■ PASSAGE TO READ:
--- START ---
I’ve rarely—aside from what’s considered reputable political commentary today, which is obscene on its own level—read anything so ridiculous. Is Edmundson saying that if a person uses the word “fuck” a lot, like most people I’ve known since I was 14, he or she doesn’t like to fuck, screw, eat pussy or suck cock, believes the “act” is “reduced”? In that case, there must be a dearth of “spirit” in this world.
Once, in the fall of 1973 my college roommate and I, on a trip to Manhattan from Baltimore, stopped by a major financial institution, and while waiting for my brother, who was treating us to lunch, one of his co-workers (in a suit, not a plumber’s coveralls) shouted across the floor, “Hey Mike, thanks for the handjob on that margin call, you ruined my day, motherfucker.” Then they both laughed. White-collar camaraderie. I started 10th grade in 1970, and swearing was, if not omnipresent, fairly routine (including teachers in private conversations). I guess “shit” and “fuck” were the most common expletives, but it was always raunchier in the designated smoking area, on the bus, or the nearby woods where kids got stoned. No one batted an eye. In addition, there was the daft notion in those days that “ribald” language and heavy drinking was exclusive to the “gutter tabloids.” The New York Times’ late Abe Rosenthal must’ve snorted at that myth.
--- END ---
■ PARTS OF THE EXERCISE:
[A] Transcribe the passage on swearing from "I’ve rarely—aside from" to "in this world.".
[B] Answer these questions about the passage on swearing, one per line:
(i) From about what age has the writer known most people who use the word "fuck" a lot?
(ii) From what city did the writer and the writer's college roommate travel to Manhattan in the fall of 1973?
(iii) In what year did the writer start 10th grade?
The entries come from a separate source unrelated to the passage on swearing.

■ DATASET RECORDS:
--- START ---
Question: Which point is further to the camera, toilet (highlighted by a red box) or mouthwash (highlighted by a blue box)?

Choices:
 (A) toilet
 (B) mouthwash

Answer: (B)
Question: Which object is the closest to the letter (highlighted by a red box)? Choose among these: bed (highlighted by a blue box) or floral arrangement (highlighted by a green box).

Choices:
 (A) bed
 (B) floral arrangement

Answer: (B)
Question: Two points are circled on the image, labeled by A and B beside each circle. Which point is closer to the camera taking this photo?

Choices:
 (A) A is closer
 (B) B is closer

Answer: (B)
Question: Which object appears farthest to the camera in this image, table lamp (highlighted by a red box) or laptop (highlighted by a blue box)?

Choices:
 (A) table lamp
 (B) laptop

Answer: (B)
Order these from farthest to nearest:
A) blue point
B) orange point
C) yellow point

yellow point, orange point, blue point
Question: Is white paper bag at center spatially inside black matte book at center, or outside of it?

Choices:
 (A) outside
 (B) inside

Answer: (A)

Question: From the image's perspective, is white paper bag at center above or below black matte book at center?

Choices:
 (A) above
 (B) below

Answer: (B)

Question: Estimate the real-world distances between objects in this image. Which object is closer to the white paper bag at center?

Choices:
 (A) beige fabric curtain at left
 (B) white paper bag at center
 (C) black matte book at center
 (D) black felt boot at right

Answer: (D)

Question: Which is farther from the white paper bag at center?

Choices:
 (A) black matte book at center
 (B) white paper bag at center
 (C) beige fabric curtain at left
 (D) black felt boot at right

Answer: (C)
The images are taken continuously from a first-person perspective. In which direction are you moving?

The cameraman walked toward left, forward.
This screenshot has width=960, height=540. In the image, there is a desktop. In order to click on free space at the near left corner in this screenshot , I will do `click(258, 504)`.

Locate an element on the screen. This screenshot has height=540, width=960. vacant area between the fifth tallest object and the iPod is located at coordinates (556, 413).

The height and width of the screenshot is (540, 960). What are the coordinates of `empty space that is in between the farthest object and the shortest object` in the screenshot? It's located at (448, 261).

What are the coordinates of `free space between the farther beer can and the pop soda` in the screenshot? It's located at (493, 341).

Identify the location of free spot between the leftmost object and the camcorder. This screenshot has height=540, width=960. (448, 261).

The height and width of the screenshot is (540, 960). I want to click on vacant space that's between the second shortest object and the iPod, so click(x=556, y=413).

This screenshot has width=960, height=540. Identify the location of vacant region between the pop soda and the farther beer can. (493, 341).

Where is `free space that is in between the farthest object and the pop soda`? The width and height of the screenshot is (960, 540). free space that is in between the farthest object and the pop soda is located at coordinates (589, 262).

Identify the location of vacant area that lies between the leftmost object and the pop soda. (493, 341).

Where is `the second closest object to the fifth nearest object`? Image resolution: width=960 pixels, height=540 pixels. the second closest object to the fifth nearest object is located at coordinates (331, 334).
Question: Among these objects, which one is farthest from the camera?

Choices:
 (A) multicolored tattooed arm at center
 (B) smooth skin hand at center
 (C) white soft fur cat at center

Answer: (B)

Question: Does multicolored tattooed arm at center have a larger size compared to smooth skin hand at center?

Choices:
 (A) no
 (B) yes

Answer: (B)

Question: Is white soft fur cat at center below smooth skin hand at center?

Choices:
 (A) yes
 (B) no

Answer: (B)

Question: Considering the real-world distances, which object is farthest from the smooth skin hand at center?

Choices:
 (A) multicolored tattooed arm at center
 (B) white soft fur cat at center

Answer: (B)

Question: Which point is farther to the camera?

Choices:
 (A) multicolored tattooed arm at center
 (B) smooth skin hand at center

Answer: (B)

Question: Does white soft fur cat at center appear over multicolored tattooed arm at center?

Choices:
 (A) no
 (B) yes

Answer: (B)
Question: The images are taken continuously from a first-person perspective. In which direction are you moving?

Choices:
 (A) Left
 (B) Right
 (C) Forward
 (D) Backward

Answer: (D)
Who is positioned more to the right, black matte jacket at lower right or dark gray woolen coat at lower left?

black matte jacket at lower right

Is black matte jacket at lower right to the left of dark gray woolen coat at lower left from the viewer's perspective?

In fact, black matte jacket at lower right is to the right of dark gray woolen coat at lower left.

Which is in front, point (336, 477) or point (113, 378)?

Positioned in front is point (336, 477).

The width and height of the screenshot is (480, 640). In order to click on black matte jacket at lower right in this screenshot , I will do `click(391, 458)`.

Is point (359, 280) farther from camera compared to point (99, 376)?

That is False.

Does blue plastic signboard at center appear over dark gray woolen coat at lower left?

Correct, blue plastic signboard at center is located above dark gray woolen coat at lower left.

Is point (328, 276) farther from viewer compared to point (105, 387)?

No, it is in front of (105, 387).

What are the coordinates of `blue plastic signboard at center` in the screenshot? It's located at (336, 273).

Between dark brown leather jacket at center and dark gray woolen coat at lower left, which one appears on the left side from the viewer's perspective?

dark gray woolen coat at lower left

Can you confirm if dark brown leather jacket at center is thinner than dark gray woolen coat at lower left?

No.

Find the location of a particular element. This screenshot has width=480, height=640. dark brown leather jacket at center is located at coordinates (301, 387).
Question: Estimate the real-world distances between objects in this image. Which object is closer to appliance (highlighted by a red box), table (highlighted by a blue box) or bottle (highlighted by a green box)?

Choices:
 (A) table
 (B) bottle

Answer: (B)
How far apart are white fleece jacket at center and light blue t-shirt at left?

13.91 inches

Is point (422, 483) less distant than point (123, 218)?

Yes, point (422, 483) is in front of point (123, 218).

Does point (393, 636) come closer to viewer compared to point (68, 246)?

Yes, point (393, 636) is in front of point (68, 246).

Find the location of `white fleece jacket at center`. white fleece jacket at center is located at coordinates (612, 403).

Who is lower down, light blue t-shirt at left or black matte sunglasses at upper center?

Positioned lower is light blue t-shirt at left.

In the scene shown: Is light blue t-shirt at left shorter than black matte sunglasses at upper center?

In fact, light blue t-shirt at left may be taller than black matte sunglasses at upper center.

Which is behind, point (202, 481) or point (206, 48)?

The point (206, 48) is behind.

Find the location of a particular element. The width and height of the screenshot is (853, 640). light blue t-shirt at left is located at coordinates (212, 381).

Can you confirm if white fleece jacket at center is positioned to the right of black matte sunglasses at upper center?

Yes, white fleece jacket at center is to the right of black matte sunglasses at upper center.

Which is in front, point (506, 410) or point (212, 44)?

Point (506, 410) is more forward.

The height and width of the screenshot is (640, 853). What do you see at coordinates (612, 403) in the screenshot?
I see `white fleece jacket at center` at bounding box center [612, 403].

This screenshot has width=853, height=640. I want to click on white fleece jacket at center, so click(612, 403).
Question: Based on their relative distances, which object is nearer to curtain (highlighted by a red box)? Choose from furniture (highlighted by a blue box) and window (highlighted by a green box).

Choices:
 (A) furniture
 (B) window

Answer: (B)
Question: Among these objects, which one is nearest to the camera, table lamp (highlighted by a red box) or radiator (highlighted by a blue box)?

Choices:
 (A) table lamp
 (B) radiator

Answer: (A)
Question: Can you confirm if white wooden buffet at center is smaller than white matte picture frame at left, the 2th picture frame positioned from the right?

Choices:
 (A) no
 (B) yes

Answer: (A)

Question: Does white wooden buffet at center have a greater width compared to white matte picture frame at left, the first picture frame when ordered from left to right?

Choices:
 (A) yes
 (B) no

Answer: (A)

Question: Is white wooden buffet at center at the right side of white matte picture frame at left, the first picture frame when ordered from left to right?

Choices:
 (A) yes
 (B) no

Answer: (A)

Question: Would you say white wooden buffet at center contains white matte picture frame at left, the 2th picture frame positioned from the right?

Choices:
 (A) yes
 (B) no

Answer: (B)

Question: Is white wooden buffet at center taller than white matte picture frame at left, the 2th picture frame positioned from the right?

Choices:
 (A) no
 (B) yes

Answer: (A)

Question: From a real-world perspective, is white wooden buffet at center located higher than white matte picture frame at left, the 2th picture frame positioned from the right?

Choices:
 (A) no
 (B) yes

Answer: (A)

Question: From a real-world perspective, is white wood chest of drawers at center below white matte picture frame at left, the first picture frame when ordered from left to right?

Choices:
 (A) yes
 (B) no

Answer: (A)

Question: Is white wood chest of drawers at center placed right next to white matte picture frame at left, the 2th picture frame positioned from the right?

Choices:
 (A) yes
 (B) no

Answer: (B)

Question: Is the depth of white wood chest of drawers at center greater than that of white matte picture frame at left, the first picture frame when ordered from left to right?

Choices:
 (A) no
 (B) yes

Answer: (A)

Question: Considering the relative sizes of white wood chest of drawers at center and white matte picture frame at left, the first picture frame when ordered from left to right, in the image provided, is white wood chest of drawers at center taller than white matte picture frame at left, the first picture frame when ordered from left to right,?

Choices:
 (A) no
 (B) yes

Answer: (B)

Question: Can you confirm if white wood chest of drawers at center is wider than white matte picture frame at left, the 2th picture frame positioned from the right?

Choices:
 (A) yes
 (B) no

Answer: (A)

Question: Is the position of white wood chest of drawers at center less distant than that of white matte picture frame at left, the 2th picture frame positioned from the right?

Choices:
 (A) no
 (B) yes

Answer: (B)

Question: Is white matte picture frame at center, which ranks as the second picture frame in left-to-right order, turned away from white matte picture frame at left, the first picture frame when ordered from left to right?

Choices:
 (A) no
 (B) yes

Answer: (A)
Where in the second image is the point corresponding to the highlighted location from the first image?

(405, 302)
--- END ---
■ COMPLETED EXERCISE:
[A]
I’ve rarely—aside from what’s considered reputable political commentary today, which is obscene on its own level—read anything so ridiculous. Is Edmundson saying that if a person uses the word “fuck” a lot, like most people I’ve known since I was 14, he or she doesn’t like to fuck, screw, eat pussy or suck cock, believes the “act” is “reduced”? In that case, there must be a dearth of “spirit” in this world.

[B]
(i) 14
(ii) Baltimore
(iii) 1970